Key takeaways

  • Prostate cancer is the most common type of cancer. The Centers for Disease Control and Prevention (CDC) states that for every 100 Americans with penises, 13 will develop prostate cancer in their lifetime.
  • A prostate-specific antigen (PSA) test can show if you have elevated levels of the PSA protein, which can be a symptom of prostate cancer or other conditions affecting the prostate. Elevated levels are generally considered to be anything above 4.0 nanograms per milliliter (ng/mL), but this will not always indicate that cancer is present.
  • Top tests for you to consider come from Pinnacle Biolabs and Labcorp OnDemand.

Prostate cancer is the most common type of cancer. The Centers for Disease Control and Prevention (CDC) states that for every 100 Americans with penises, 13 will develop prostate cancer in their lifetime.

A first step in testing for prostate cancer is a PSA test. PSA is a protein made by the prostate, the small gland underneath the bladder.

In some cases, an elevated PSA level can be a sign of prostate cancer. However, not all elevated PSA levels are a sign of prostate cancer. PSA is also found in the enlargement of the prostate (benign prostatic hyperplasia), infections, and inflammation of the prostate (prostatitis).

A PSA test will not provide enough information for a diagnosis, but it may help you begin a conversation with a doctor about your prostate health. Based on your test results, a doctor can decide whether to organize more testing.

While you used to only be able to get PSA tests at a lab or doctor’s office, you can now do a PSA test yourself at home.

Read on to learn more about PSA tests and where to find them.

PSA occurs in two forms within the blood. The first form, complexed PSA, is attached to proteins. The other form, percent-free PSA, floats freely within the bloodstream.

A standard PSA test typically measures total PSA — a combination of attached and unattached PSA. If your PSA test result falls outside of standard ranges, some doctors might consider testing different types of PSA to decide if you need a biopsy.

Percent-free PSA test

If your total PSA falls in the borderline range (between 4 and 10 ng/mL), a doctor may take a percent-free PSA test. A lower percent-free PSA means that your chance of having prostate cancer is higher.

According to the American Cancer Society, doctors generally advise those with a percent-free PSA of 10 percent or less to get a biopsy.

Complexed PSA test

Unlike the roaming PSA in your blood, complexed PSA is directly attached to proteins. This test can be done in place of a total PSA test, but it isn’t often used.

Other types of tests

Science and testing methodologies are always evolving. Several newer tests combine different types of PSA levels to offer an overall score to predict if a person has cancer. These include:

  • Prostate Health Index (PHI): This combines total PSA, percent-free PSA, and proPSA (a premature form of PSA).
  • 4kscore Test: This combines total PSA, percent-free PSA, complexed PSA, human kallikrein 2 (hK2), and other factors.

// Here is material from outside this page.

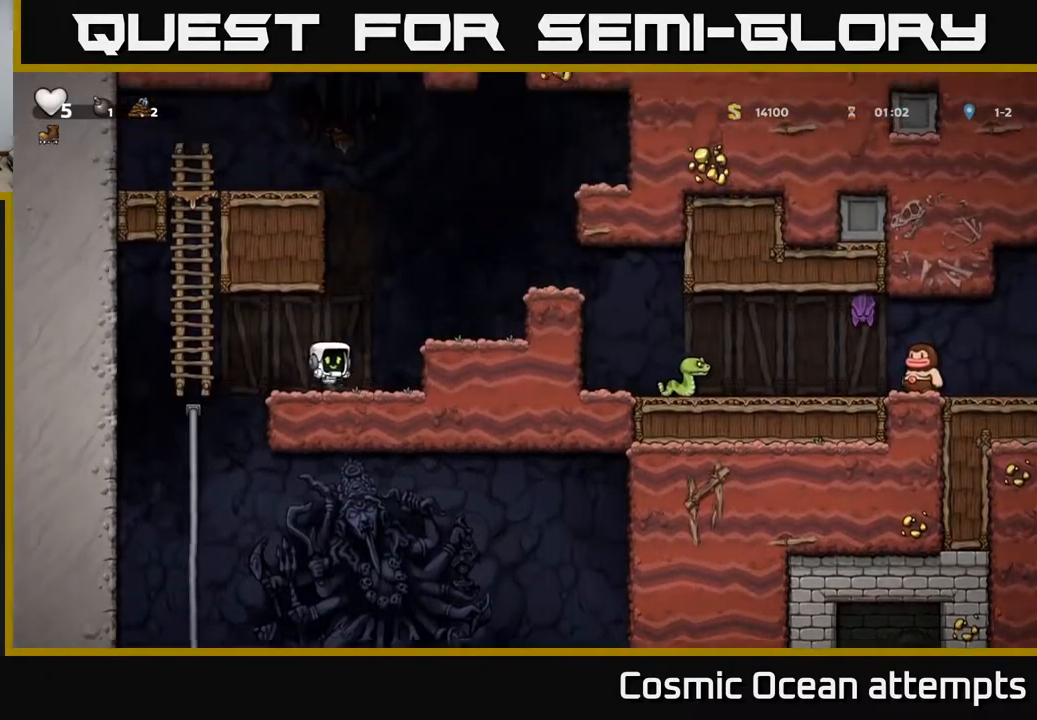
{"buttons": ["A"], "right_stick": "center", "events": [[50, "A", "down"], [150, "DPAD_RIGHT", "down"], [200, "A", "up"], [350, "DPAD_RIGHT", "up"], [483, "A", "down"]]}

Most people with penises will get a PSA test in their lifetime. Depending on your age and risk factors, your doctor may encourage one.

In 2018, organizations like the U.S. Preventive Services Task Force (USPSTF) laid out recommendations for those considering a screening.

The USPSTF recommends the following for those who have an average or increased risk of prostate cancer, do not have symptoms of prostate cancer, and have never been diagnosed:

  • If you’re 55 to 69 years old, you should make an individual decision whether you want to take a PSA test.
  • Before making a decision, you should talk with your doctor about the benefits and harms of screening for prostate cancer, including the benefits and harms of other tests and treatment.
  • If you’re age 70 or older, you should not be screened for prostate cancer when you don’t have symptoms or other factors that put you at risk of prostate cancer.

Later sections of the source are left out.